— INSTRUCTIONS FOR THE TASK —
Using the listing below, retype exactly the lines starting at the one with "You can learn more" and ending at the one with "Located in modules/CommandList, just", and include both.

— PROVIDED DATA —
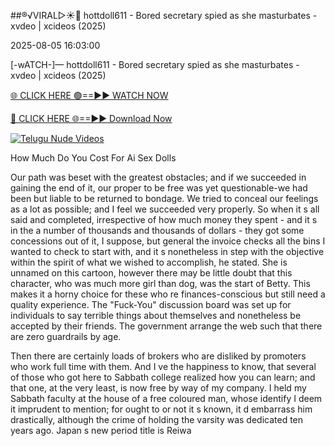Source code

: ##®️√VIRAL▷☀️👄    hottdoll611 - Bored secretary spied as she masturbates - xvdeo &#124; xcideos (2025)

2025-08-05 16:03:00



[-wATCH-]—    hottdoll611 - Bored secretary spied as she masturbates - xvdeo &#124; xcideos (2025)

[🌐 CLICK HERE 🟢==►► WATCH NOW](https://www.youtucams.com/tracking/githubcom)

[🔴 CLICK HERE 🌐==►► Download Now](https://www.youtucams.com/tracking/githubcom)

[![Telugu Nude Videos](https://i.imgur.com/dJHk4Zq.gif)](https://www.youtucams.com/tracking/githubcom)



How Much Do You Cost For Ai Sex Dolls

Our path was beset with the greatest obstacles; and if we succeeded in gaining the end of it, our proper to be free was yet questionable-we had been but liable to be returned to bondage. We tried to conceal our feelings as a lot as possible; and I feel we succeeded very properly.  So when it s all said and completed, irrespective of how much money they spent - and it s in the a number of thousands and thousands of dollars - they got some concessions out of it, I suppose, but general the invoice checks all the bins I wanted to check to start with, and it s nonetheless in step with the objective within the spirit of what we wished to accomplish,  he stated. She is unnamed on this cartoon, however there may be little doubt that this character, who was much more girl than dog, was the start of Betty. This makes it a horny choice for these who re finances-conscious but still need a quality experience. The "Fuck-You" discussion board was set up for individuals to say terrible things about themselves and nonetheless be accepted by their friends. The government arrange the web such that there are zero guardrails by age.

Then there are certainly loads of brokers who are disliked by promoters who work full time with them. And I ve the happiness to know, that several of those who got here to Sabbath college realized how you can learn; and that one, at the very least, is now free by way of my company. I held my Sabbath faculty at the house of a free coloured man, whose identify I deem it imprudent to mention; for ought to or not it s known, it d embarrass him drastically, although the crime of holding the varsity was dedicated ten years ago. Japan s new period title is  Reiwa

* * *

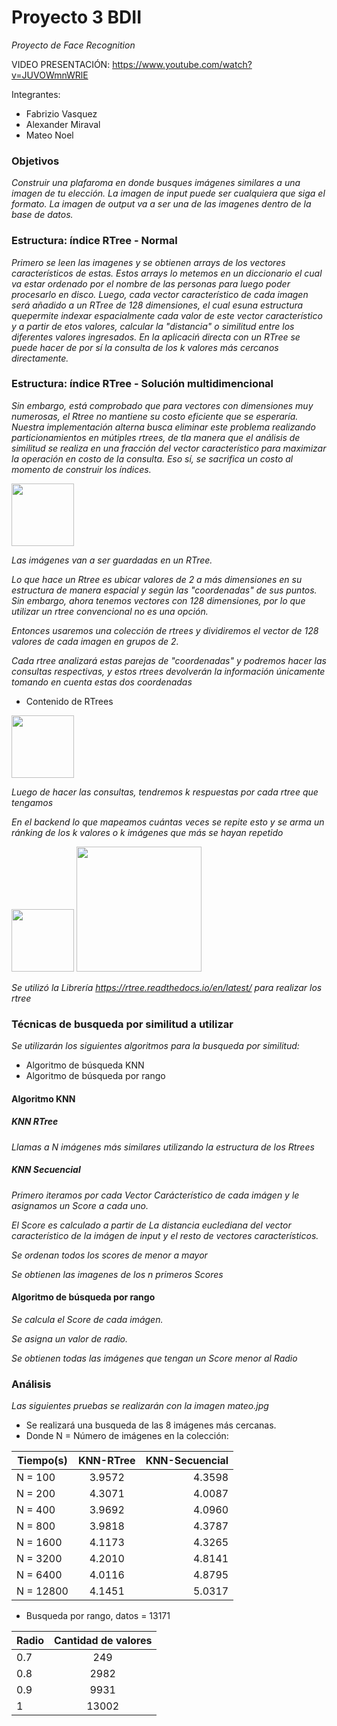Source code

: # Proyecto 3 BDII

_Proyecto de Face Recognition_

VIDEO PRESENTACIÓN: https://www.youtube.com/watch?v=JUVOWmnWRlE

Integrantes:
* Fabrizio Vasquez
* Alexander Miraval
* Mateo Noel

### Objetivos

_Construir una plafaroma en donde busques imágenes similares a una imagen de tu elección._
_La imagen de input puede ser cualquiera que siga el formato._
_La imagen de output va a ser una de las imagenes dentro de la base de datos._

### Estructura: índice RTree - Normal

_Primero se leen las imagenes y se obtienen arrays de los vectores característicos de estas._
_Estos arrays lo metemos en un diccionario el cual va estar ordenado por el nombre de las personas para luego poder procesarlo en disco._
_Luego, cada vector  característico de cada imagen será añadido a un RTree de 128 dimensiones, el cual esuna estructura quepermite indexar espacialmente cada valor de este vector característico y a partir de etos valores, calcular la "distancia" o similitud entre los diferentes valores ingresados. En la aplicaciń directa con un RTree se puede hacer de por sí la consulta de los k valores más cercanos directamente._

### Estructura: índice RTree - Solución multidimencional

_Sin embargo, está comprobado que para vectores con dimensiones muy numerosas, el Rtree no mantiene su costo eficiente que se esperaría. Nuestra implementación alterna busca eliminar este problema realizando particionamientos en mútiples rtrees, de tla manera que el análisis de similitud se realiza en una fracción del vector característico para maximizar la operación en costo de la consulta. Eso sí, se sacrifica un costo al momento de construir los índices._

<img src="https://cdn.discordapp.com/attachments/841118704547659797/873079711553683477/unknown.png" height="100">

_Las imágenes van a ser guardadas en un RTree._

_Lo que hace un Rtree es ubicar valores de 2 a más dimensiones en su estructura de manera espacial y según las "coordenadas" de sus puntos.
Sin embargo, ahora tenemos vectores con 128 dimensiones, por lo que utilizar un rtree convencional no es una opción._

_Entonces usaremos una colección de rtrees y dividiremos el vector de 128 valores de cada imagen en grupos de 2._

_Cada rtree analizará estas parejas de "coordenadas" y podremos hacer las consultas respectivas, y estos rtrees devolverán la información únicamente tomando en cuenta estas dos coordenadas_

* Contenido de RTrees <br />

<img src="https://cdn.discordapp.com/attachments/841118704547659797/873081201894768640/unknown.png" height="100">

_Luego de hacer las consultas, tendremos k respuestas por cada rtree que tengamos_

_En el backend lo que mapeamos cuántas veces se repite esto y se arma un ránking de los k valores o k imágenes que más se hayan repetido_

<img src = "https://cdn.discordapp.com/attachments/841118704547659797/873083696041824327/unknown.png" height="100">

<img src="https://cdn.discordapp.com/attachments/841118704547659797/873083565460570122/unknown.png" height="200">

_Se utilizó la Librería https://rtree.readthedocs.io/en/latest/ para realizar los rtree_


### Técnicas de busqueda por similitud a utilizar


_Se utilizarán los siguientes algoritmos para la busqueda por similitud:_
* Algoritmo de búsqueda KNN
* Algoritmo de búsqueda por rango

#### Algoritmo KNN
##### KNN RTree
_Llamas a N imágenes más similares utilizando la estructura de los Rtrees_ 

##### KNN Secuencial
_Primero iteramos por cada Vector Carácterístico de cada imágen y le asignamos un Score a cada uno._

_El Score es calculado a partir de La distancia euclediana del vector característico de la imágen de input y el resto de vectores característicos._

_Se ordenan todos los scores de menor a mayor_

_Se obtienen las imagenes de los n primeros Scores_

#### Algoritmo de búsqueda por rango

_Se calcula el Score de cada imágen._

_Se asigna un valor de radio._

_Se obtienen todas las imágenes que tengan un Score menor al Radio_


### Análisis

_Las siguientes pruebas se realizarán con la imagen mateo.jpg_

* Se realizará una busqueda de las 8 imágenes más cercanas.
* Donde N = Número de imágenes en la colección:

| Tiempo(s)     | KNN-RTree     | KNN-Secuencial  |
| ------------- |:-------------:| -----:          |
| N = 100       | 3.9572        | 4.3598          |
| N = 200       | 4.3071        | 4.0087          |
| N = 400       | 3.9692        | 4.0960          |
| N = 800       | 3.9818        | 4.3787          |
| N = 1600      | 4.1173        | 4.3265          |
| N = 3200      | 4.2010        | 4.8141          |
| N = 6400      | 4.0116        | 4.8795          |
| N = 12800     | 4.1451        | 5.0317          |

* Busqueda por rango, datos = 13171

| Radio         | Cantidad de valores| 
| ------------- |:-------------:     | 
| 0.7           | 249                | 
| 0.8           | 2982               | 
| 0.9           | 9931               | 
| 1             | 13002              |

---

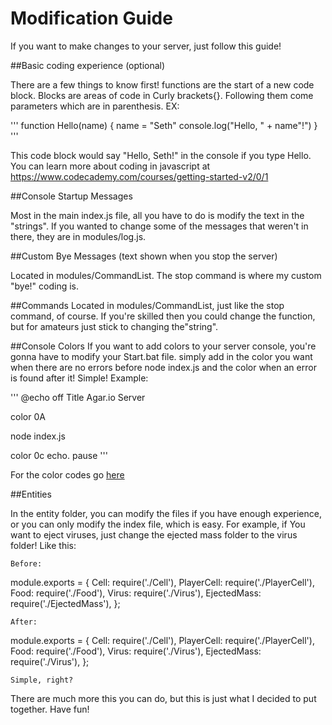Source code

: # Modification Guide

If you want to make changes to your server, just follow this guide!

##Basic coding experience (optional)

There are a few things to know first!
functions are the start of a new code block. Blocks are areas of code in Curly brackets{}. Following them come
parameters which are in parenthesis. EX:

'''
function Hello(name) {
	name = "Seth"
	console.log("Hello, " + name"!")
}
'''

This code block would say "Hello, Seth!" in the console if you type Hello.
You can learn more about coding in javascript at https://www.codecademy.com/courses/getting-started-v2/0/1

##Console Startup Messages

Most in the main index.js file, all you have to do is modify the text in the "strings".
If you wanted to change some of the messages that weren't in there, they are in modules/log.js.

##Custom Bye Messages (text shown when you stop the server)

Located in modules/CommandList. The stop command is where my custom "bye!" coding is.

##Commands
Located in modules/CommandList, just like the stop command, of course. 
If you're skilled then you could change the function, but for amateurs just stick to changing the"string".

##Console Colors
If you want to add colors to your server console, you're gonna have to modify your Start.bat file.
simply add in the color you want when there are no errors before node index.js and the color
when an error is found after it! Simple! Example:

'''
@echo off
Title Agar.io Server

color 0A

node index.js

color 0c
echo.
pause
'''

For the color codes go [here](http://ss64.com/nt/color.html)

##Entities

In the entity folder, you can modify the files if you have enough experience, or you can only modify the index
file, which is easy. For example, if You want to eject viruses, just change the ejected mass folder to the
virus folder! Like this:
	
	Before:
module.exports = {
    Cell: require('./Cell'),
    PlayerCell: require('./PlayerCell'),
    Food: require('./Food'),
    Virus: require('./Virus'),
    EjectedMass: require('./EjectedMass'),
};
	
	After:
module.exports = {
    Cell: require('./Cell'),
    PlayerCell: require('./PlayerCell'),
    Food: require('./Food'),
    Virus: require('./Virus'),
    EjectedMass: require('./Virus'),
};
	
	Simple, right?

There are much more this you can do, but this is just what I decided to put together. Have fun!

— ANSWER FOR THIS EXERCISE —
You can learn more about coding in javascript at https://www.codecademy.com/courses/getting-started-v2/0/1

##Console Startup Messages

Most in the main index.js file, all you have to do is modify the text in the "strings".
If you wanted to change some of the messages that weren't in there, they are in modules/log.js.

##Custom Bye Messages (text shown when you stop the server)

Located in modules/CommandList. The stop command is where my custom "bye!" coding is.

##Commands
Located in modules/CommandList, just like the stop command, of course. 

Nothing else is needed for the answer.